Por Adrián Murano
El principal drama de la Argentina es su Poder Judicial. La casta de abogados que habita en los tribunales reproduce un ecosistema tóxico donde conviven jueces que ostentan fortunas, magistrados que apañan a criminales de lesa humanidad, operadores políticos, juzgados caranchos, rehenes de los servicios de inteligencia y mercenarios que se ofrecen al mejor postor.
Hay también, por supuesto, funcionarios y empleados que trabajan a destajo para rescatar algo de justicia de ese lodazal. Es probable que sean mayoría, pero con eso no alcanza: es necesario que se comprometan y alumbren colectivos que, como Justicia Legítima, se le atrevan a la omertá que hundió a la institución en semejante chiquero.
El Gobierno de Mauricio Macri difundió su intención de reducir el número de representantes políticos en el Consejo de la Magistratura, el organismo que designa y remueve a los jueces. En su lugar, se reforzaría la presencia de abogados y magistrados, ratificando la lógica que hasta ahora guía a los nombramientos PRO: poner a los zorros a cuidar el gallinero.
Lejos de alumbrar la proclamada “independencia judicial”, la concesión consolidaría a los responsables de haber transformado al Poder Judicial en lo que es: una institución corrupta donde abunda el tráfico de influencias, se comercializan fallos, los cargos se pasan de padres a hijos y se ostentan privilegios nobiliarios como la exención de impuestos.
Autonomía no es sinónimo de independencia. Y menos si, como en este caso, se le otorga el beneficio de la autogestión a una corporación con rasgos pre-democráticos, sensible a los deseos corporativos.
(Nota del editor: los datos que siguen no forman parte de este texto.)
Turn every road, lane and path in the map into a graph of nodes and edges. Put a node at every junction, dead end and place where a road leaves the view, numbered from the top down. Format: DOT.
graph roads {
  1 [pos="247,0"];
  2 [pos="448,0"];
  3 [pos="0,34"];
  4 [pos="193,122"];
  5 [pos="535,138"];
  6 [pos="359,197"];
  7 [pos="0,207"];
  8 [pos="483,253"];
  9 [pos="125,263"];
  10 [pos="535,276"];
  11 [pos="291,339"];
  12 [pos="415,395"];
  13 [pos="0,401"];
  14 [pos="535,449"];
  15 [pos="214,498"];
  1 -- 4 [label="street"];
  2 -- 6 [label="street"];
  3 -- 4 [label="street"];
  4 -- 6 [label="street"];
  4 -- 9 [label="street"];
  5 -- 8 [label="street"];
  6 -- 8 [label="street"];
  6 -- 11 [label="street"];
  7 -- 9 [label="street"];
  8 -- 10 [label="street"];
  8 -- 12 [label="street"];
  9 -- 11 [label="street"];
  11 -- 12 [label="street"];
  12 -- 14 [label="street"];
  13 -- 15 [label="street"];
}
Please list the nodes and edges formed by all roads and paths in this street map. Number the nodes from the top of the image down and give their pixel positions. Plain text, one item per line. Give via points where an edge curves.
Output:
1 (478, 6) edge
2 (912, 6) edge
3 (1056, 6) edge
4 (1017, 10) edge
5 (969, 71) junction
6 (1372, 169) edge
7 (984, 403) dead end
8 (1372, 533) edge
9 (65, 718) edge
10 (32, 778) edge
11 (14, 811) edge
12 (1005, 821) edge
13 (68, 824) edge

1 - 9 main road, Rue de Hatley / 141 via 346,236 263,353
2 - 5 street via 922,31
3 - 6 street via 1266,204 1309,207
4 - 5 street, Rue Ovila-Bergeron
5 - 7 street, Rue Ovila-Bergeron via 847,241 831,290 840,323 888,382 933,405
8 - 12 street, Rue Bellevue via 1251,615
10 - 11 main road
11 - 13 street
Algunas pruebas recientes: la abusiva detención de Milagro Sala, el archivo de facto del caso Papel Prensa, las operaciones jurídico-mediáticas como las del fiscal Ricardo Saenz y el juez Claudio Bonadío, y la impunidad que suelen gozar lavadores, vaciadores y ricos en general son muestras del deterioro en el que se encuentra esa institución que los medios, en insólito equívoco, suelen llamar “justicia”.